VHP talks of political dimension to Ram Janmabhoomi solution

April 11, 2014 05:35 am | Updated November 17, 2021 06:38 am IST - CHENNAI

Virtually advocating a political solution to the Ram Janmabhoomi issue, Ashok Chowgule, Vishwa Hindu Parishad’s Working President (External), has said “it is now necessary for politics to enter the sphere.”

Restating the VHP’s stand that the Ram Janmabhoomi was forcibly taken away from Hindus and that justice could be done only when it was restored, he said in a communication: “Unless one separates the history and politics of the issue, obfuscation will persist. The historical question is whether a temple in honour of Shri Ram was deliberately destroyed to make way for the Babri structure. If the answer to this question is a no, then the question of whether a temple should be built at the place simply does not arise.”

To deal with the historical question, in December 1990, the Chandra Shekar government organised meetings between the VHP and the All India Babri Masijd Action Committee (AIBMAC). Both sides were to furnish evidence by December 22 and based on these, each side was to submit rejoinders by January 6, 1991. The meetings remained inconclusive, after the committee experts failed to turn up.

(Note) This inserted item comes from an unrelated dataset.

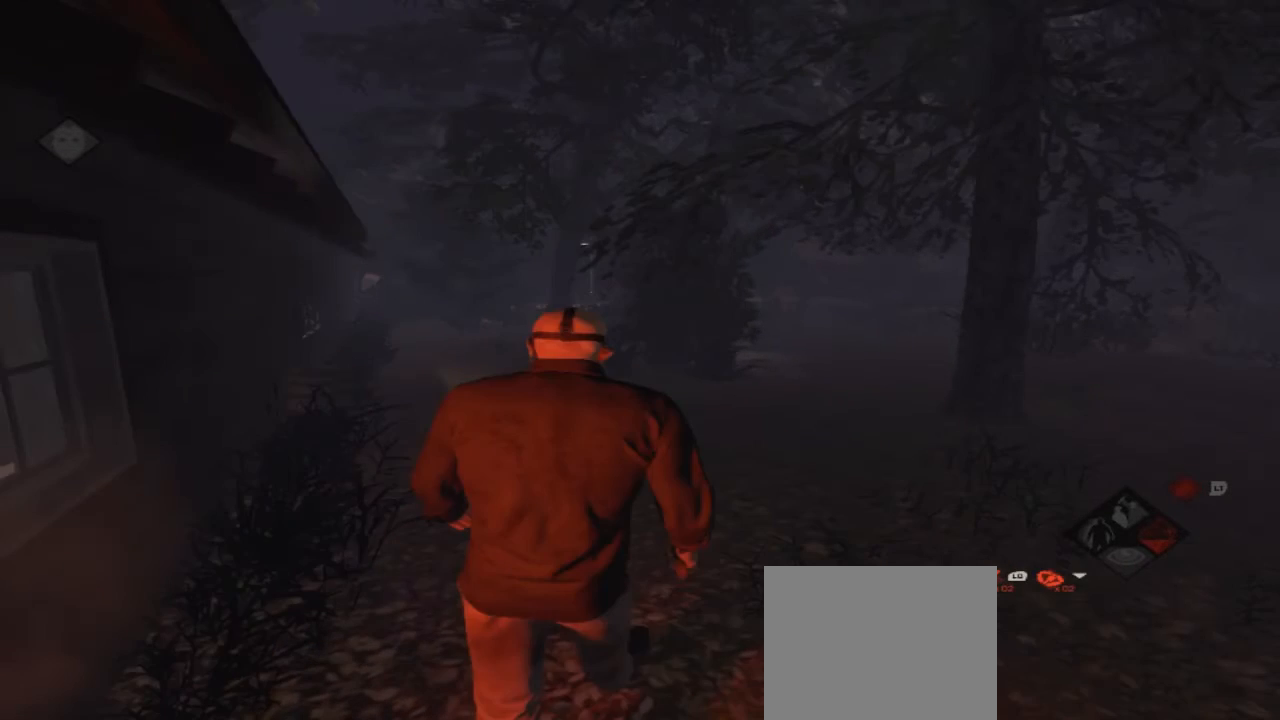
{"buttons": [], "left_stick": "right", "right_stick": "left", "events": [[400, "left_stick", "right"]]}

Mr. Chowgule said the Ram Janmabhoomi site should have been transferred to Hindus. The AIBMAC had said that if proof of the destruction of a temple was produced, it would have no objection to such a transfer. When the proof was given, it refused to honour its word, and neither the government nor the media insisted it did so.

The solution would have been on the lines of the Somnath temple.

Mr. Chowgule said that in A.D. 1528, Babur destroyed a temple in memory of Lord Ram to build the Babri structure. The purpose was not religious but political. The question now was whether Hindus were right in forcibly reclaiming the site. Hindus made efforts to negotiate its peaceful return, but they were frustrated. The P.V. Narasimha Rao government sought the Supreme Court’s intervention. The government undertook in an affidavit that if this question was answered in the affirmative, it would act in a manner that would respect Hindu sentiment. The Supreme Court then asked the Allahabad High Court to take up the matter. The High Court accepted the primary point that Hindus had made, but “confused the issue” by stating that the land be divided into three parts — two to the two primary Hindu litigants and one to the Muslim side.